*RECORD EXTRACTS*.
* * * * * * * * *
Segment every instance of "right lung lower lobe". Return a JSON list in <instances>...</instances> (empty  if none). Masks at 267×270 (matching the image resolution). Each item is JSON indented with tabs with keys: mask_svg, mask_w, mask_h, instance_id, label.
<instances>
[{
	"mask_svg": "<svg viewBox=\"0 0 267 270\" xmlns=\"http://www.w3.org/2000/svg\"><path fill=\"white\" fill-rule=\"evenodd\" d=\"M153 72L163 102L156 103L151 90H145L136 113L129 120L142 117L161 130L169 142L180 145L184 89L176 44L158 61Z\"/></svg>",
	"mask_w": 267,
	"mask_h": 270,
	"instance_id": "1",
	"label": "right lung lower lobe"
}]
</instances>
* * * * * * * * *
*WHAT IS ASKED*. Gather every line of the listing above that contains the string "instances". Treat uppercase and lowercase as different.

*RIGHT ANSWER*.
Segment every instance of "right lung lower lobe". Return a JSON list in <instances>...</instances> (empty  if none). Masks at 267×270 (matching the image resolution). Each item is JSON indented with tabs with keys: mask_svg, mask_w, mask_h, instance_id, label.
<instances>
</instances>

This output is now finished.